He told some Protestant clergy that the Vatican would not dictate to the Catholic candidate how he should govern, that he would swear to be faithful only to the U.S. Constitution.

Well, silly me. The issue is coming up again. The target this time is Dr. Ben Carson, the famed neurosurgeon whose faith is of the Seventh-day Adventist variety.

Donald Trump raised the issue the other day in typical tactless Trump fashion. Now comes a well-known lefty commentator, David Corn, editor of Mother Jones, to wonder aloud whether Carson’s faith would inform the way he would govern should he “take control of the government.”
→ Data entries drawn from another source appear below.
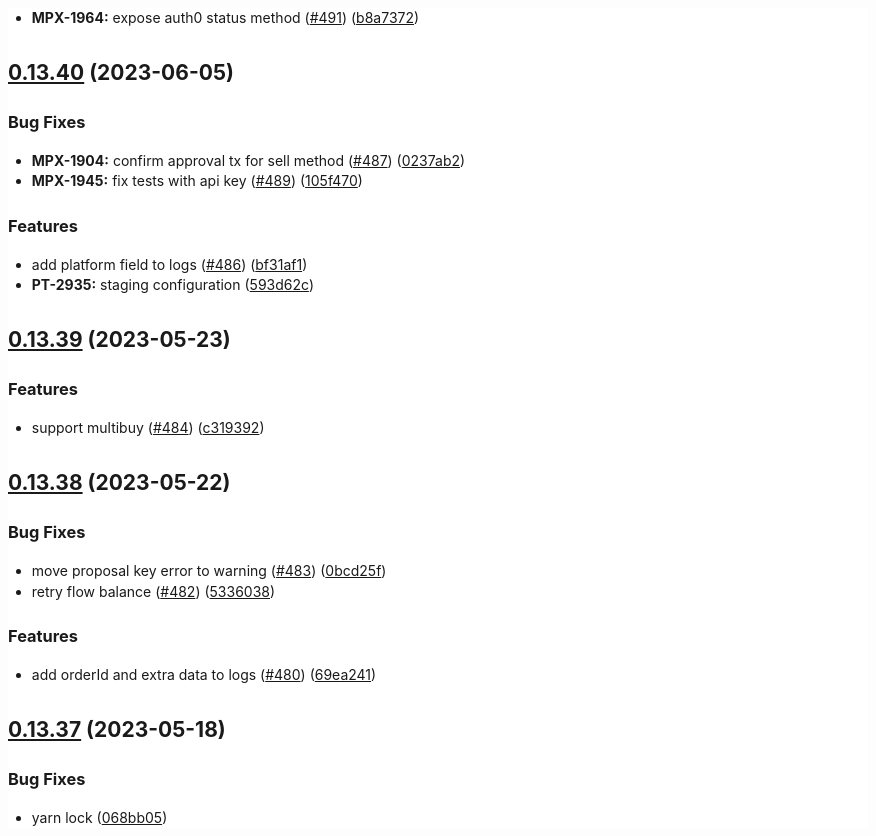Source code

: - **MPX-1964:** expose auth0 status method ([#491](https://github.com/rarible/sdk/issues/491)) ([b8a7372](https://github.com/rarible/sdk/commit/b8a7372b712fb4bfe274456d5c9ec947a41d9d82))

## [0.13.40](https://github.com/rarible/sdk/compare/v0.13.39...v0.13.40) (2023-06-05)

### Bug Fixes

- **MPX-1904:** confirm approval tx for sell method ([#487](https://github.com/rarible/sdk/issues/487)) ([0237ab2](https://github.com/rarible/sdk/commit/0237ab214f8930d4fabb7064bd7182afc39fc090))
- **MPX-1945:** fix tests with api key ([#489](https://github.com/rarible/sdk/issues/489)) ([105f470](https://github.com/rarible/sdk/commit/105f470feb9c19bf93504296d6d790ac4c598300))

### Features

- add platform field to logs ([#486](https://github.com/rarible/sdk/issues/486)) ([bf31af1](https://github.com/rarible/sdk/commit/bf31af15681b79613e395dc224f38359a00fe962))
- **PT-2935:** staging configuration ([593d62c](https://github.com/rarible/sdk/commit/593d62cdcf7756f03b8d785558db31850acc85ba))

## [0.13.39](https://github.com/rarible/sdk/compare/v0.13.38...v0.13.39) (2023-05-23)

### Features

- support multibuy ([#484](https://github.com/rarible/sdk/issues/484)) ([c319392](https://github.com/rarible/sdk/commit/c319392205768dcb8f7a9376a486d4ee1dd3c939))

## [0.13.38](https://github.com/rarible/sdk/compare/v0.13.37...v0.13.38) (2023-05-22)

### Bug Fixes

- move proposal key error to warning ([#483](https://github.com/rarible/sdk/issues/483)) ([0bcd25f](https://github.com/rarible/sdk/commit/0bcd25fb8b15d6a0c3047d98c39b64ee7ff5de1d))
- retry flow balance ([#482](https://github.com/rarible/sdk/issues/482)) ([5336038](https://github.com/rarible/sdk/commit/533603873f91ad74e0eebbb968e7232e00f5d390))

### Features

- add orderId and extra data to logs ([#480](https://github.com/rarible/sdk/issues/480)) ([69ea241](https://github.com/rarible/sdk/commit/69ea241677b3eb99e8fade69b3713b413a0bf998))

## [0.13.37](https://github.com/rarible/sdk/compare/v0.13.36...v0.13.37) (2023-05-18)

### Bug Fixes

- yarn lock ([068bb05](https://github.com/rarible/sdk/commit/068bb0547e33aa5bb7f7cb4c5f91bd27daa67daa))

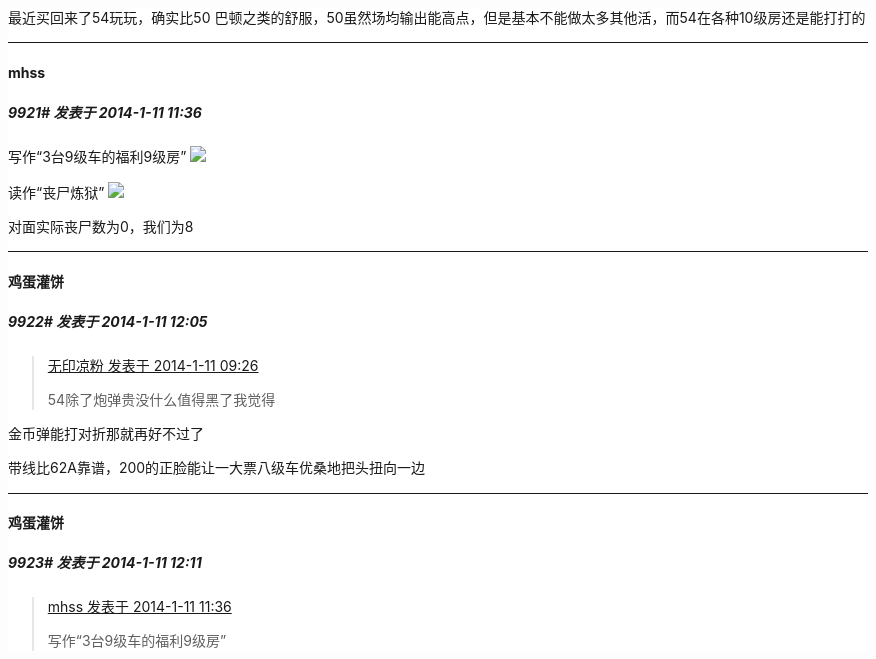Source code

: 


最近买回来了54玩玩，确实比50 巴顿之类的舒服，50虽然场均输出能高点，但是基本不能做太多其他活，而54在各种10级房还是能打打的







*****

####  mhss  
##### 9921#       发表于 2014-1-11 11:36




写作“3台9级车的福利9级房”
<img src="http://ww3.sinaimg.cn/large/bc3e4754gw1ecfg6lao9fj211w0lcn0n.jpg" referrerpolicy="no-referrer">

读作“丧尸炼狱”
<img src="http://ww2.sinaimg.cn/large/bc3e4754gw1ecfg6ucozpj211w0lcael.jpg" referrerpolicy="no-referrer">

对面实际丧尸数为0，我们为8







*****

####  鸡蛋灌饼  
##### 9922#       发表于 2014-1-11 12:05



<blockquote><a href="httphttps://bbs.saraba1st.com/2b/forum.php?mod=redirect&amp;goto=findpost&amp;pid=24172955&amp;ptid=793487" target="_blank">无印凉粉 发表于 2014-1-11 09:26</a>

54除了炮弹贵没什么值得黑了我觉得</blockquote>
金币弹能打对折那就再好不过了

带线比62A靠谱，200的正脸能让一大票八级车优桑地把头扭向一边








*****

####  鸡蛋灌饼  
##### 9923#       发表于 2014-1-11 12:11



<blockquote><a href="httphttps://bbs.saraba1st.com/2b/forum.php?mod=redirect&amp;goto=findpost&amp;pid=24173787&amp;ptid=793487" target="_blank">mhss 发表于 2014-1-11 11:36</a>

写作“3台9级车的福利9级房”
This is a ridiculous debate.

First of all, presidents don’t control the government. We have this notion that power is spread among two other governmental branches — the courts and the Congress.

The Constitution says there should be “no religious test” for candidates seeking any public office. That includes the presidency.

Yes, Carson has brought up his own faith. He’s talked about how his faith would guide him. He hasn’t said he would toss the Constitution aside any more than then-Sen. Kennedy said he would more than five decades ago.

Corn is playing to voters’ fears when he says of Carson: “Now, he is running on the basis that he has faith. And I think it’s going to open, you know, a big can here. Because, you know, he does come from a church that believes in end times, prophesies, and he’s said he believes in the church’s teachings.”

A simple declarative question is in order: Dr. Carson, do you vow to uphold the law under the Constitution of the United States?

I believe he’s already pledged to do so.